E que dizer da injustiçada população hindu que
durante muitos anos habitou e trabalhou naquela mesmíssima zona? Nunca dei por
nenhum canto – menos ainda construção de três milhões de euros a expensas do
contribuinte da praxe – evocativo de Shiva. Ou – para ser visualmente ainda
mais apelativo – um altar a Ganesh, o deus elefante. Mas devo estar a ser
injusta: provavelmente foi algum temor de Kali, a destruidora, que impediu os
socialistas lisboetas, tão amantes do culto alheio, de assim ignorarem os
justos anseios religiosos dos muitos hindus que já passaram pela Rua da Palma.
Por várias razões conheço bem a zona de Lisboa onde
se pretende construir a mesquita. Uma delas foi ter morado uns anos um bocado
mais para cima na encosta e mais para o lado. Recuperei uma casa por lá quando
ainda toda a gente me olhava com ar de «já tomaste os comprimidos?» quando lhes
dizia que ia morar para o meio da Lisboa antiga – e, então, muito desmazelada.

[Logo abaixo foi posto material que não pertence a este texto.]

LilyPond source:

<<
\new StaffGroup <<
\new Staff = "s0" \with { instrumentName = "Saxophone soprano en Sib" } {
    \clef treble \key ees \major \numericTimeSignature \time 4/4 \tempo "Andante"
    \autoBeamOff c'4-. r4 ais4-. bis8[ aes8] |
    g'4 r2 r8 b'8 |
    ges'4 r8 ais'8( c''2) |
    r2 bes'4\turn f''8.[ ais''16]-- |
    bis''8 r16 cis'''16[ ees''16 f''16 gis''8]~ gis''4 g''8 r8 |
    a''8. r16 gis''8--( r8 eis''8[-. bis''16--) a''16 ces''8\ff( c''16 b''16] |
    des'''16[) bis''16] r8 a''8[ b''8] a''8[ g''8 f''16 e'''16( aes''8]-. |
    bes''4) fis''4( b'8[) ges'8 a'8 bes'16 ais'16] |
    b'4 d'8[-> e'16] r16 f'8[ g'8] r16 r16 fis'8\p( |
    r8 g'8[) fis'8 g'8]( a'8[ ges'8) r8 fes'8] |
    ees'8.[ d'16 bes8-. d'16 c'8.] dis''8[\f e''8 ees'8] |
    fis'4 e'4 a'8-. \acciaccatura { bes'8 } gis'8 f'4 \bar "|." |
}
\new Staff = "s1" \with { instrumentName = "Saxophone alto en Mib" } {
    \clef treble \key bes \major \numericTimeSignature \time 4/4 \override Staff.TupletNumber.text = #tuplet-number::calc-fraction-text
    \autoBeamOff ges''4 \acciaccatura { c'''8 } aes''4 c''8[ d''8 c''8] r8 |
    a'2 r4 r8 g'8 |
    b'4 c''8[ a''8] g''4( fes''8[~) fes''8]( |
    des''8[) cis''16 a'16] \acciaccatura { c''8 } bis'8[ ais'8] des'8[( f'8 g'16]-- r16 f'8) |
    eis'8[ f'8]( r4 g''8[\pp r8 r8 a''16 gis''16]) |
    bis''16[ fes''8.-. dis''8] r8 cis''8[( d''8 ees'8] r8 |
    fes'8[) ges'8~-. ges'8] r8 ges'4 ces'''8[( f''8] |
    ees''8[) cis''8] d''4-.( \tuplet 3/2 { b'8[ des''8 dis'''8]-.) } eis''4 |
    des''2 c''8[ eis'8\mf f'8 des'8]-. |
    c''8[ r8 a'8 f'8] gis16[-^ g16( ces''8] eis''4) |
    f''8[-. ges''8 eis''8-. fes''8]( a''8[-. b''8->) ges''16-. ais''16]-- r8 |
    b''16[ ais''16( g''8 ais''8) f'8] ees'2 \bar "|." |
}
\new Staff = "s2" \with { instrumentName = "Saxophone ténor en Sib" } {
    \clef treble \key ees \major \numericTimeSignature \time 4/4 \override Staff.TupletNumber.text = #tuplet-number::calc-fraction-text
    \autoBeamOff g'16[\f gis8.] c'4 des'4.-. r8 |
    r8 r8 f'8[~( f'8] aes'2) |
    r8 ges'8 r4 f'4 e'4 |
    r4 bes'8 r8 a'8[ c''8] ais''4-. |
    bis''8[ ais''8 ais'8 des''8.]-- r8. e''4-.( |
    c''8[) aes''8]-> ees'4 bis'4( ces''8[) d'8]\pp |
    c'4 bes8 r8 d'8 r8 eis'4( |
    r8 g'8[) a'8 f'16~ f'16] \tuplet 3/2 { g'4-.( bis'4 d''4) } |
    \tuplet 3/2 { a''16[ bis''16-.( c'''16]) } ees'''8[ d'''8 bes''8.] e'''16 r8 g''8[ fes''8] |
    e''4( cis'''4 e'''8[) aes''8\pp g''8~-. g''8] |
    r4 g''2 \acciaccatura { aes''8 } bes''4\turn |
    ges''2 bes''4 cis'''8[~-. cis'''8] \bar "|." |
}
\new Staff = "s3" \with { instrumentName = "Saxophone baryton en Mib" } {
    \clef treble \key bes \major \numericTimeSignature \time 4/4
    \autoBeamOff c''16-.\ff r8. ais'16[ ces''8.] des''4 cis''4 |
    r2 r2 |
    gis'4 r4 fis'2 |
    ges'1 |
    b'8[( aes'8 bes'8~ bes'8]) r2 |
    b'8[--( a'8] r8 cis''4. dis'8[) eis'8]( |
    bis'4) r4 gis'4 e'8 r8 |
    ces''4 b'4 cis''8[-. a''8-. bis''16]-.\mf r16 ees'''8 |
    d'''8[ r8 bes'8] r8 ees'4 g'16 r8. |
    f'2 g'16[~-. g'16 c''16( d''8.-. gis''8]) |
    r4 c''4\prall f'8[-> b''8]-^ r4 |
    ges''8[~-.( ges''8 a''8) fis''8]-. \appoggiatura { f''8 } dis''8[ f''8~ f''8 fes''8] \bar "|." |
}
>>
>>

Foi uma epopeia. Os vizinhos, uns velhotes
reformados e outros possivelmente recebedores do RSI e permanentemente
desocupados, tinham como entretenimento diário chamarem a polícia municipal
para vasculharem as obras que fazia (isto depois de um tempo longo à espera da
aprovação do projecto de arquitetura e das especialidades e da emissão da
licença de obras). O gabinete técnico claramente via como missão civilizacional
dificultar de formas imaginativas a recuperação de um apartamento. Havia que
defender uma zona com população envelhecida e habitações degradadas da
intromissão de pessoas de vinte anos que lá queriam residir. Que lata (a minha,
obviamente).
Entretanto estes cenários persecutórios já se
alteraram. O licenciamento ficou mais fácil – e as loucuras dos arquitectos
camarários que pretendiam pôr as pessoas a viverem naqueles prédios como se
vivia em 1795, a bem da pureza arquitectónica da zona, foram contidas. Eu, às
tantas, mudei-me.
Vieram os paquistaneses e os chineses. Depois
vieram os turistas e, também, mais gente nova que, como eu, aprecia casas
antigas restauradas e as vistas deslumbrantes de Lisboa. Há mais jardins (aqui
aplaude-se a CML) e os prédios têm vindo a ser recuperados – por privados. Os
problemas de estacionamento continuam por resolver (assim vão ficar, que a
prioridade do PS são ciclovias, que ninguém usa, espalhadas pela cidade) e,
sobretudo, os prédios propriedade da CML estão sem obras, velhos, estragados.
Conto isto para mostrar que aquela zona é dinâmica
– também graças aos imigrantes que lá se instalaram, que dão colorido,
movimento e interesse. A população tem tido alterações nos últimos anos e não
cabe à CML cristalizar o bairro com uma mesquita como se os muçulmanos que
vivem em Lisboa lá fossem sempre ficar.